**Exercise inputs**.
____________

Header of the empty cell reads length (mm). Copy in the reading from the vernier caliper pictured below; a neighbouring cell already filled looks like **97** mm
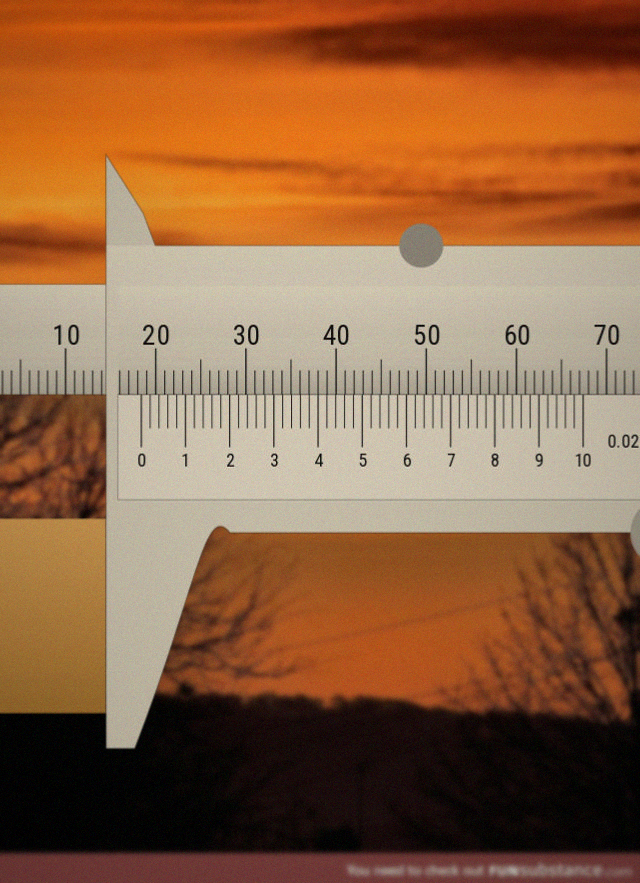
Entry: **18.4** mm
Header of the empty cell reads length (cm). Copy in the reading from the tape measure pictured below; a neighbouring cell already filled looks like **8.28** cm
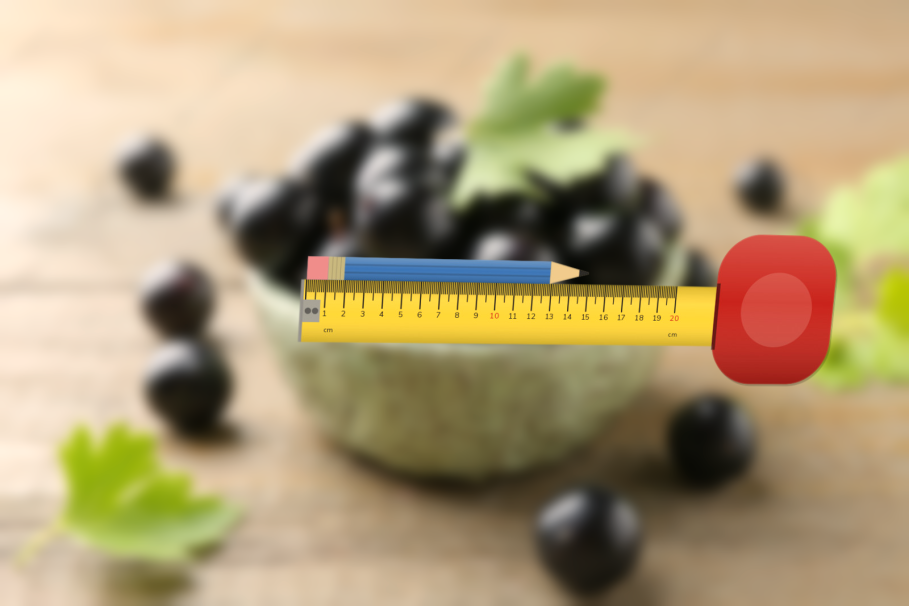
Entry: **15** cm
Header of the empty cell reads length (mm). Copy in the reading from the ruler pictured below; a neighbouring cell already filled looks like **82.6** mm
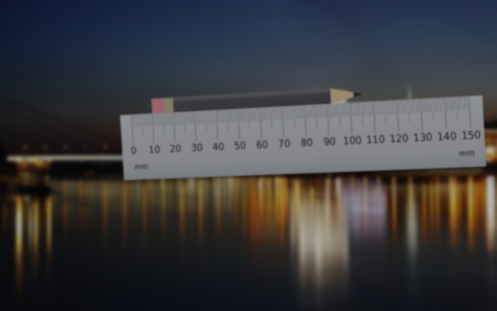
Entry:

____________

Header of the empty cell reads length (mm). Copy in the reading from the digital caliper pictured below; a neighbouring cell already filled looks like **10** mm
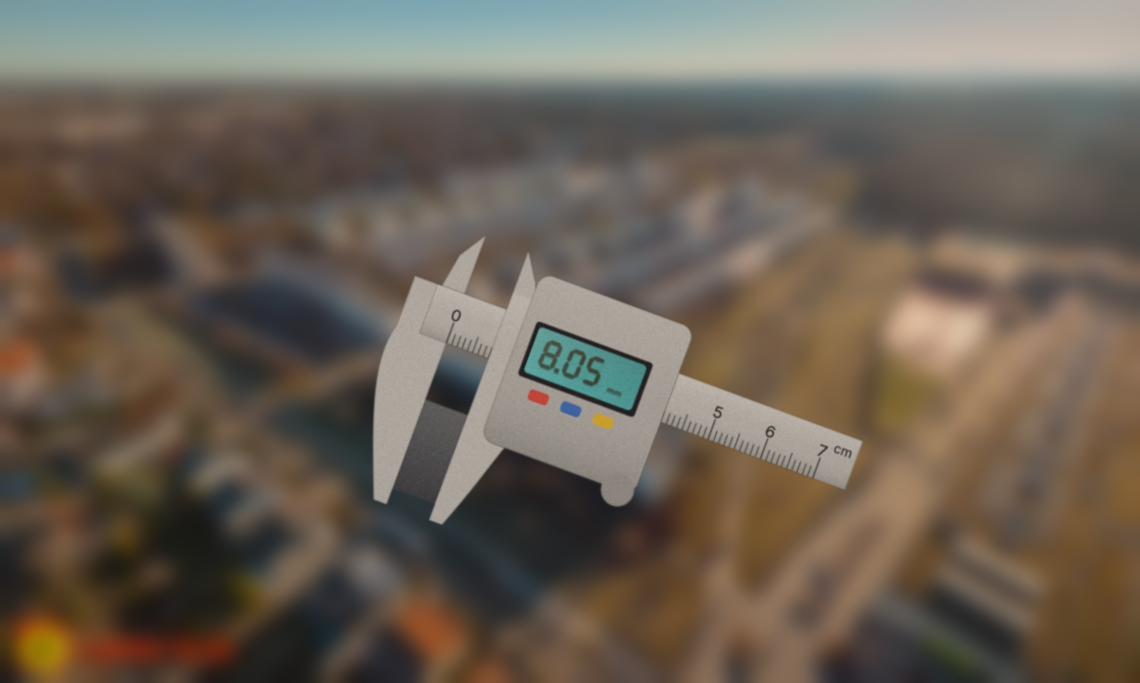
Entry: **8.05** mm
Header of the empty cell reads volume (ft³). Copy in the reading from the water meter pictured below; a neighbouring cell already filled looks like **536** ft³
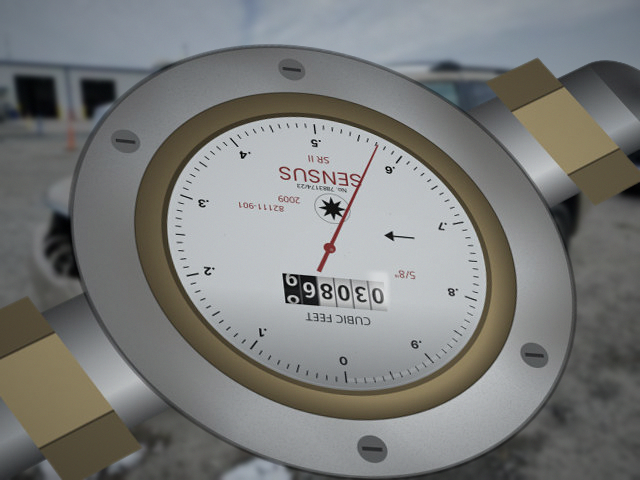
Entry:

____________

**The problem**. Please arrange the records from the line with "like **97** mm" through the line with "Entry: **15** cm" as a numbered list, skipping any blank lines and leaving out the pictures.

**Task output**.
1. Header of the empty cell reads length (mm). Copy in the reading from the vernier caliper pictured below; a neighbouring cell already filled looks like **97** mm
2. Entry: **18.4** mm
3. Header of the empty cell reads length (cm). Copy in the reading from the tape measure pictured below; a neighbouring cell already filled looks like **8.28** cm
4. Entry: **15** cm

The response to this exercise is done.